*EXERCISE OBJECTIVE*.
List every line of the rows below that contains the string "qUnion", matching its letter case exactly.

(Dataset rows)
****

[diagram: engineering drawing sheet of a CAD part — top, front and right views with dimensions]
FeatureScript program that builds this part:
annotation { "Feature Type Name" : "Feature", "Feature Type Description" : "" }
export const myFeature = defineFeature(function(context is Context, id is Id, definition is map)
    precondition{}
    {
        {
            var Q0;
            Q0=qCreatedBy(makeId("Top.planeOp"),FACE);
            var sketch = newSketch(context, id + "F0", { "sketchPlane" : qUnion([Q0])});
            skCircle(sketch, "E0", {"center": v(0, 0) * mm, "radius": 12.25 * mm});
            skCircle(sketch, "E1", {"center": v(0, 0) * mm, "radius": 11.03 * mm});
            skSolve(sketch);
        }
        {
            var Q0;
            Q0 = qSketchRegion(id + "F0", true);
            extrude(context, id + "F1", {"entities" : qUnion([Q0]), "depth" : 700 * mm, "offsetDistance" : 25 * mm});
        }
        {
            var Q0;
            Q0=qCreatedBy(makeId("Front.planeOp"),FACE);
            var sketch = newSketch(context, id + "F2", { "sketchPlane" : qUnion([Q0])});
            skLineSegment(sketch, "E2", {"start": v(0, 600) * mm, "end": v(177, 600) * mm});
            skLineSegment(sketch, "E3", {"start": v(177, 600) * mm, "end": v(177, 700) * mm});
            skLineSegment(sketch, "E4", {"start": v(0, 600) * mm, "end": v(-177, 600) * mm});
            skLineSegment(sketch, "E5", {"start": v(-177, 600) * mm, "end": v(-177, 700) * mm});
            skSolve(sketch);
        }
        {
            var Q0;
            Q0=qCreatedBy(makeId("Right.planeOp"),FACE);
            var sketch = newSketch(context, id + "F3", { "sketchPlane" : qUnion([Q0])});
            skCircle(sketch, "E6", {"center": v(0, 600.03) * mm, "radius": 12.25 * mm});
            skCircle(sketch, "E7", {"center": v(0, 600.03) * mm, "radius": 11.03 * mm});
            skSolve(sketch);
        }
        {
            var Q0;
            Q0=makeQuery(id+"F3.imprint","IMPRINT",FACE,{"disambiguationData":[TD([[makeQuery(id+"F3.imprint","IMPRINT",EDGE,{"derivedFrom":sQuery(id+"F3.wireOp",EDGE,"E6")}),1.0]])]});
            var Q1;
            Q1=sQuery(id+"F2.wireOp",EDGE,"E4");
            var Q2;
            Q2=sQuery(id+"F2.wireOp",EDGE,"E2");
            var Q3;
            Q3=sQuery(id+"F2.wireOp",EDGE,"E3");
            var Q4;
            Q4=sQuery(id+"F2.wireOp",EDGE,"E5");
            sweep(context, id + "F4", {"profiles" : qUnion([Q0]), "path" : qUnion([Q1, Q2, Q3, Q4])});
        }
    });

****

*SOLUTION FOR THIS PROBLEM*.
            var sketch = newSketch(context, id + "F0", { "sketchPlane" : qUnion([Q0])});
            extrude(context, id + "F1", {"entities" : qUnion([Q0]), "depth" : 700 * mm, "offsetDistance" : 25 * mm});
            var sketch = newSketch(context, id + "F2", { "sketchPlane" : qUnion([Q0])});
            var sketch = newSketch(context, id + "F3", { "sketchPlane" : qUnion([Q0])});
            sweep(context, id + "F4", {"profiles" : qUnion([Q0]), "path" : qUnion([Q1, Q2, Q3, Q4])});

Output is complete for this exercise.